▶ **Entries taken from a collection**
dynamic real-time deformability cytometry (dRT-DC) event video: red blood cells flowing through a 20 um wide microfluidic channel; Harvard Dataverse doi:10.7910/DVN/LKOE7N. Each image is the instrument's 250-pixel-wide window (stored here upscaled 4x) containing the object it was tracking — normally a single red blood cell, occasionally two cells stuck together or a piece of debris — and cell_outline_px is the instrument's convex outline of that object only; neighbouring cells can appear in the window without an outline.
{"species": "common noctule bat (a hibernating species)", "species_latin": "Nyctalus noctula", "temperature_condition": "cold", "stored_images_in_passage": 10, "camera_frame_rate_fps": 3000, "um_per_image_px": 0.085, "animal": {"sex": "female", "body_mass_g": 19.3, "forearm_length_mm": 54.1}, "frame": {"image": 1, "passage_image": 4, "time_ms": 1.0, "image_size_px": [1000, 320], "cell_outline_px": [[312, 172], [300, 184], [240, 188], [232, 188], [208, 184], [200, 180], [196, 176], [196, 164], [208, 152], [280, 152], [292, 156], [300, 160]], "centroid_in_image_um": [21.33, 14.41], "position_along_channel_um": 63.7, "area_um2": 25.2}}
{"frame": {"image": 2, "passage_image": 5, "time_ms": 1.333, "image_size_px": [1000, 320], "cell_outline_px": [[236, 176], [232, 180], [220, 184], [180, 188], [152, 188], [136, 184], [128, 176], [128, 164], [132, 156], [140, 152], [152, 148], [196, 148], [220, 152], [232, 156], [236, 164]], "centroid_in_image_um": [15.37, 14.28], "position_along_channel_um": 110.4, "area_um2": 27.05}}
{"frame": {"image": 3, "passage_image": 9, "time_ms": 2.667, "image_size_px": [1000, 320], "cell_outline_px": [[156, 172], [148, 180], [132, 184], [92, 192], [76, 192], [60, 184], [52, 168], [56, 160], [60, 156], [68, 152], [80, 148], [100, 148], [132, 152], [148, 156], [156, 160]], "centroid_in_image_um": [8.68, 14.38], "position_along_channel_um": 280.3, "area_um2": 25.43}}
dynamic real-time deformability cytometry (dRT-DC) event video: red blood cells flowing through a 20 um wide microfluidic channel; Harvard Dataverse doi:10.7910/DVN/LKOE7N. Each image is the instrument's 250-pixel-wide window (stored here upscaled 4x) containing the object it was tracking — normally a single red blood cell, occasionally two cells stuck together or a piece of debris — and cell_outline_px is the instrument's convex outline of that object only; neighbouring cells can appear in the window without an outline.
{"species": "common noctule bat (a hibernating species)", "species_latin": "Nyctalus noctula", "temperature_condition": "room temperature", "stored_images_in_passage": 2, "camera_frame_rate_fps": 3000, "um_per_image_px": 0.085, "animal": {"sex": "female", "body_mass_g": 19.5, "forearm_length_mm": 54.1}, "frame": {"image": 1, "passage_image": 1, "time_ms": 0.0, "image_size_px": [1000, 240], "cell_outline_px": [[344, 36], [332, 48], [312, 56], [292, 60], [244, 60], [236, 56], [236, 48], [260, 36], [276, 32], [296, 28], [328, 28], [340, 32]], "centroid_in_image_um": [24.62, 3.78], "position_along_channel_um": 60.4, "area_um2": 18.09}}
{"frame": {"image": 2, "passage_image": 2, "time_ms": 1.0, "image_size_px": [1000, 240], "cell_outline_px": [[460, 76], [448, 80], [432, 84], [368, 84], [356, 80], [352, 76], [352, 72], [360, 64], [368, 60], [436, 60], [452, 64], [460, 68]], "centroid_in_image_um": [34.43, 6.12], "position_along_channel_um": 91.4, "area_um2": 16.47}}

▶ **REQUIRED TASK**
Print the whole listing exactly as it is.

▶ **REPLY TO THE TASK**
dynamic real-time deformability cytometry (dRT-DC) event video: red blood cells flowing through a 20 um wide microfluidic channel; Harvard Dataverse doi:10.7910/DVN/LKOE7N. Each image is the instrument's 250-pixel-wide window (stored here upscaled 4x) containing the object it was tracking — normally a single red blood cell, occasionally two cells stuck together or a piece of debris — and cell_outline_px is the instrument's convex outline of that object only; neighbouring cells can appear in the window without an outline.
{"species": "common noctule bat (a hibernating species)", "species_latin": "Nyctalus noctula", "temperature_condition": "cold", "stored_images_in_passage": 10, "camera_frame_rate_fps": 3000, "um_per_image_px": 0.085, "animal": {"sex": "female", "body_mass_g": 19.3, "forearm_length_mm": 54.1}, "frame": {"image": 1, "passage_image": 4, "time_ms": 1.0, "image_size_px": [1000, 320], "cell_outline_px": [[312, 172], [300, 184], [240, 188], [232, 188], [208, 184], [200, 180], [196, 176], [196, 164], [208, 152], [280, 152], [292, 156], [300, 160]], "centroid_in_image_um": [21.33, 14.41], "position_along_channel_um": 63.7, "area_um2": 25.2}}
{"frame": {"image": 2, "passage_image": 5, "time_ms": 1.333, "image_size_px": [1000, 320], "cell_outline_px": [[236, 176], [232, 180], [220, 184], [180, 188], [152, 188], [136, 184], [128, 176], [128, 164], [132, 156], [140, 152], [152, 148], [196, 148], [220, 152], [232, 156], [236, 164]], "centroid_in_image_um": [15.37, 14.28], "position_along_channel_um": 110.4, "area_um2": 27.05}}
{"frame": {"image": 3, "passage_image": 9, "time_ms": 2.667, "image_size_px": [1000, 320], "cell_outline_px": [[156, 172], [148, 180], [132, 184], [92, 192], [76, 192], [60, 184], [52, 168], [56, 160], [60, 156], [68, 152], [80, 148], [100, 148], [132, 152], [148, 156], [156, 160]], "centroid_in_image_um": [8.68, 14.38], "position_along_channel_um": 280.3, "area_um2": 25.43}}
dynamic real-time deformability cytometry (dRT-DC) event video: red blood cells flowing through a 20 um wide microfluidic channel; Harvard Dataverse doi:10.7910/DVN/LKOE7N. Each image is the instrument's 250-pixel-wide window (stored here upscaled 4x) containing the object it was tracking — normally a single red blood cell, occasionally two cells stuck together or a piece of debris — and cell_outline_px is the instrument's convex outline of that object only; neighbouring cells can appear in the window without an outline.
{"species": "common noctule bat (a hibernating species)", "species_latin": "Nyctalus noctula", "temperature_condition": "room temperature", "stored_images_in_passage": 2, "camera_frame_rate_fps": 3000, "um_per_image_px": 0.085, "animal": {"sex": "female", "body_mass_g": 19.5, "forearm_length_mm": 54.1}, "frame": {"image": 1, "passage_image": 1, "time_ms": 0.0, "image_size_px": [1000, 240], "cell_outline_px": [[344, 36], [332, 48], [312, 56], [292, 60], [244, 60], [236, 56], [236, 48], [260, 36], [276, 32], [296, 28], [328, 28], [340, 32]], "centroid_in_image_um": [24.62, 3.78], "position_along_channel_um": 60.4, "area_um2": 18.09}}
{"frame": {"image": 2, "passage_image": 2, "time_ms": 1.0, "image_size_px": [1000, 240], "cell_outline_px": [[460, 76], [448, 80], [432, 84], [368, 84], [356, 80], [352, 76], [352, 72], [360, 64], [368, 60], [436, 60], [452, 64], [460, 68]], "centroid_in_image_um": [34.43, 6.12], "position_along_channel_um": 91.4, "area_um2": 16.47}}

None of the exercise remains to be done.